That kid post certainly got some of you out of the woodwork. I like that. I'm not like fancy Erik, so I don't have a site meter on my site, and I really have no idea what my regular traffic is.
In law school, that was a source of consternation for me. Now that I'm working 11 to 12 hours a day, refreshing everything I learned for the Bar, explaining minute details of Prescriptive Easements, the Statutory and Common Law Codified Easements by Implication, Easements Appurtenant with their requisite Statute of Frauds and Deed Execution Formalities, and referencing
Burdine v. Sewell, modernizing phrases like "wherein the owner of the dominant tenement holds incorporeal rights to the servient tenement" (actually, that's a pretty easy concept to grasp, but it sounds good and abstract), and picking through 12 pages of a case before I decide that because I really don't give a hoot about the Florida Marketable Title Act (The FMTA!) Chapter 721 of the Florida Statutes, and I'm not going to address it because 1) I'm bored and 2) I can make a colorable argument why I don't have to talk about it. I've been doing that a lot, lately. Looking at an area of law that I am, frankly, too mentally drained to handle, because it's already 6:30 p.m. and I'm on my 10th straight hour of work, and deciding, "Mmmmm. That's...inapplicable. I'll just throw that case in my 'recycled paper' pile, and I'll probably end up printing the draft of this Memorandum on it..."

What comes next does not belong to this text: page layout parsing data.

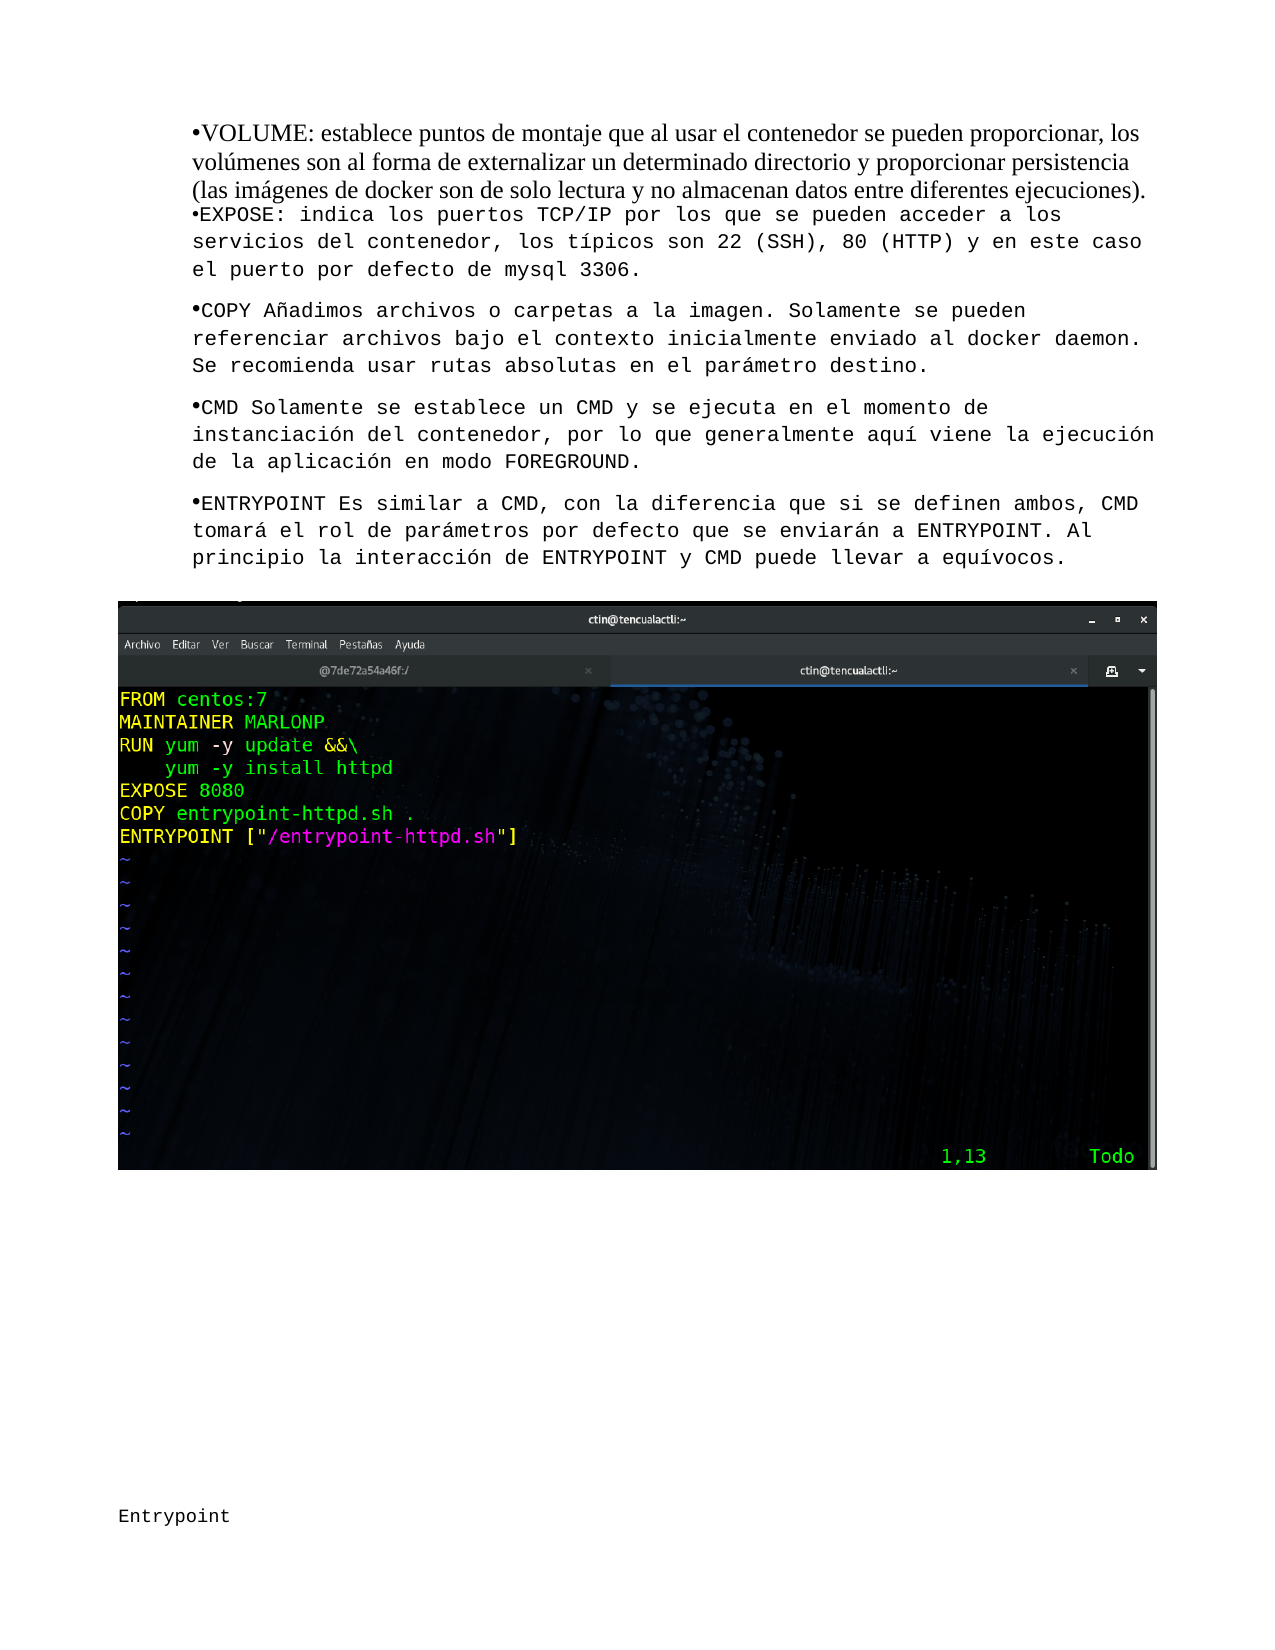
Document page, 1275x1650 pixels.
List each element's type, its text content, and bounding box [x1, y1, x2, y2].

text Entrypoint [118, 1507, 1157, 1528]
list ENTRYPOINT Es similar a CMD, con la diferencia que si se definen ambos, CMD tomará el rol de parámetros por defecto que se enviarán a ENTRYPOINT. Al principio la interacción de ENTRYPOINT y CMD puede llevar a equívocos. [118, 493, 1157, 571]
picture [118, 601, 1157, 1170]
list EXPOSE: indica los puertos TCP/IP por los que se pueden acceder a los servicios del contenedor, los típicos son 22 (SSH), 80 (HTTP) y en este caso el puerto por defecto de mysql 3306. [118, 204, 1157, 282]
list COPY Añadimos archivos o carpetas a la imagen. Solamente se pueden referenciar archivos bajo el contexto inicialmente enviado al docker daemon. Se recomienda usar rutas absolutas en el parámetro destino. [118, 301, 1157, 378]
list VOLUME: establece puntos de montaje que al usar el contenedor se pueden proporcionar, los volúmenes son al forma de externalizar un determinado directorio y proporcionar persistencia (las imágenes de docker son de solo lectura y no almacenan datos entre diferentes ejecuciones). [118, 118, 1157, 204]
list CMD Solamente se establece un CMD y se ejecuta en el momento de instanciación del contenedor, por lo que generalmente aquí viene la ejecución de la aplicación en modo FOREGROUND. [118, 397, 1157, 475]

Anyway. I have a lot on my mind. Stephen comes in tonight, however! Crazy! He's been gone for four months!
Okay. I'm wayyy off tangent. Focus.
I like when people leave comments. And I'm always surprised how salient everyone's points are. I mean, I shouldn't be. I just always assume that if someone's reading my posts, it's a little Thai girl somewhere, practicing slang English and modern sentence construction. And then when my friends, or e-friends leave comments, I always think, "Huh! There's an intelligent point left by someone who paid my brain a virtually anonymous visit! And left a little pearl of wisdom or truth!"

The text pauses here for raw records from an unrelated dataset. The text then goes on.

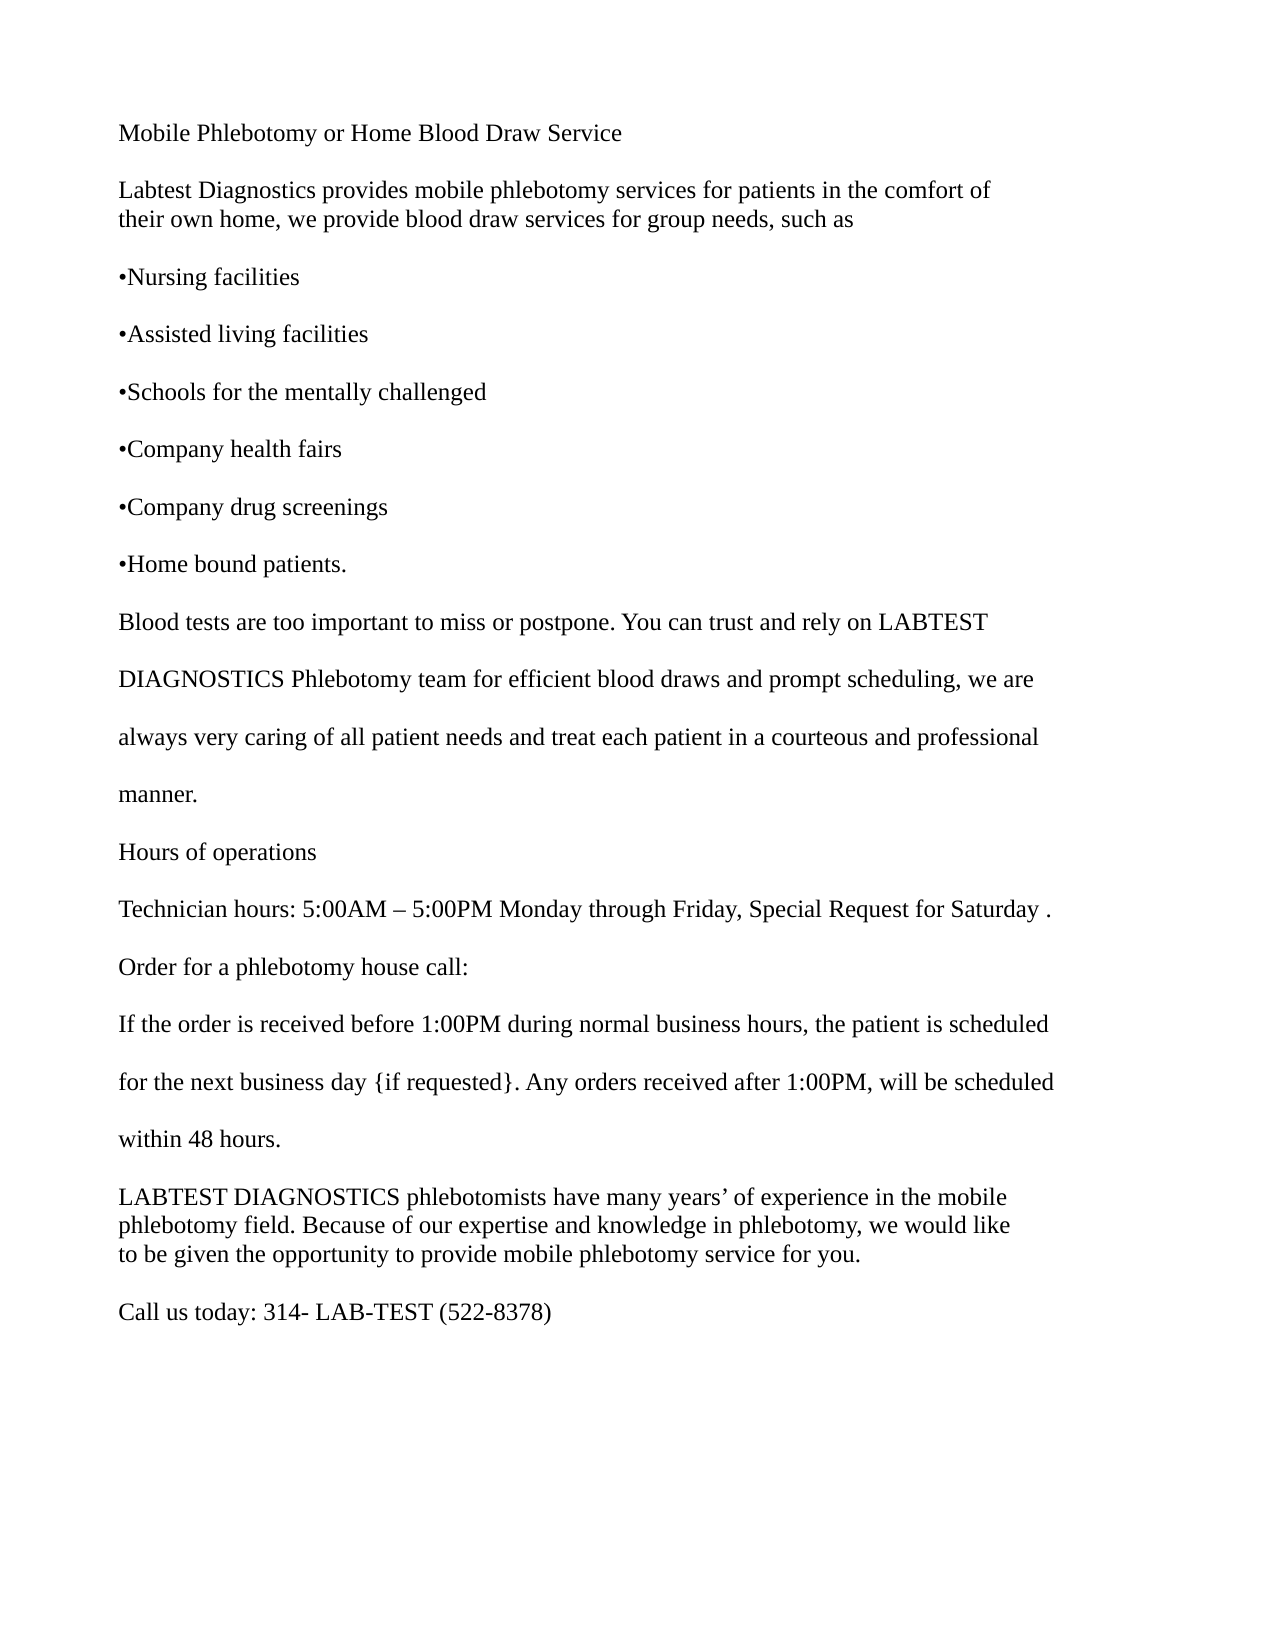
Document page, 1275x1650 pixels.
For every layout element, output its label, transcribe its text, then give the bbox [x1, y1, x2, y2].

text always very caring of all patient needs and treat each patient in a courteous and professional [118, 722, 1157, 751]
text to be given the opportunity to provide mobile phlebotomy service for you. [118, 1239, 1157, 1268]
text Hours of operations [118, 837, 1157, 866]
text their own home, we provide blood draw services for group needs, such as [118, 204, 1157, 233]
text LABTEST DIAGNOSTICS phlebotomists have many years’ of experience in the mobile [118, 1182, 1157, 1211]
text •Company health fairs [118, 434, 1157, 463]
text •Home bound patients. [118, 549, 1157, 578]
text Labtest Diagnostics provides mobile phlebotomy services for patients in the comfort of [118, 176, 1157, 204]
text Call us today: 314- LAB-TEST (522-8378) [118, 1297, 1157, 1326]
text If the order is received before 1:00PM during normal business hours, the patient is scheduled [118, 1009, 1157, 1038]
text Technician hours: 5:00AM – 5:00PM Monday through Friday, Special Request for Saturday . [118, 894, 1157, 923]
text Order for a phlebotomy house call: [118, 952, 1157, 981]
text manner. [118, 779, 1157, 808]
text within 48 hours. [118, 1124, 1157, 1153]
text •Assisted living facilities [118, 319, 1157, 348]
text for the next business day {if requested}. Any orders received after 1:00PM, will be scheduled [118, 1067, 1157, 1096]
text •Company drug screenings [118, 492, 1157, 521]
text •Nursing facilities [118, 262, 1157, 291]
text •Schools for the mentally challenged [118, 377, 1157, 406]
text DIAGNOSTICS Phlebotomy team for efficient blood draws and prompt scheduling, we are [118, 664, 1157, 693]
text Mobile Phlebotomy or Home Blood Draw Service [118, 118, 1157, 147]
text Blood tests are too important to miss or postpone. You can trust and rely on LABTEST [118, 607, 1157, 636]
text phlebotomy field. Because of our expertise and knowledge in phlebotomy, we would like [118, 1211, 1157, 1239]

Like the point that you're damned if you do, and you're damned if you don't with having kids. That it'll never be a good time, but if ya do it when it's finally a good time, you're 60, and going to be fertilizer by the time your poor young'uns graduate from High School. It is, however, markedly harder for us gays to "Oops! Have a kid!" (Obviously)
Except if I...never mind. That's one of those thoughts that we keep to ourselves, even here, where we pour out our heart and soul. A kid's gotta leave some recesses of his twisted (not violent or perverted, mind you) mind a mystery.

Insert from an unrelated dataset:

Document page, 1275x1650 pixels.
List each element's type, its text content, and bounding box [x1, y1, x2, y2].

Or that with little kids, you're very protective of them, until you realize that when they're little, they're made to bounce. What is it, like little kids have about 100 more bones that adults? I can't wait to drop my baby, truthfully. Not intentionally, and I know I'll freak out when I do, but it's got to happen, and honestly? Dropping a baby on a carpeted floor is probably a damn-sight less dangerous than the conditions in which babies were designed to be dropped (Read: the stony-stalactite(mite?) ridden floor of a damp cave, or the cheetah-infested wilds of the African Savannah.)
And I would feel terrible if I gave poor Burt (I think I want a baby named Burt...Britton, Bayson, Bison, Brent, Brenton, Baron, etc. not all the names, but I might choose from those. The baby would be named for Dead Grandma.) brain damage, or made him a paraplegic (or quadriplegic!) But, like I said, babies were made for dropping.
And for having their Skee-Ball balls stolen by horrid little Chuck-E-Cheese kids. Ugh. Chuck-E-Cheese. My idea of hell. I didn't even like it when I was little. In Baltimore, until probably about 1984, we had this place called "Rivertown" that was like a Chuck-E-Cheese, only instead of a scary dancing animatronic mouse, there were scary animatronic singing alligators and crocodiles, and possums, on a stage set to look like a Mississippi Cotton Dock after dusk, in 1876, dripping with Spanish Moss and Cattails, replete with a singing hooker hippopotamus that would barge through the doors of her brothel, and jiggle and shake her large ass and huge cans, and sing like Bessie Smith.
Note to future parents: Not noticing when one's four-year-old has climbed on stage, and is exploring under said hippopotamus' skirts and petticoats, when said hippopotamus lurches into action and begin singing and moving, is a sure way to negligently allow one's child to suffer a permanent and completely rational fear of hydraulic-based animatronic hippo-whore puppets.
On that note, I think it's time to get back to studying for the Federal Bar. Damn you, Southern District!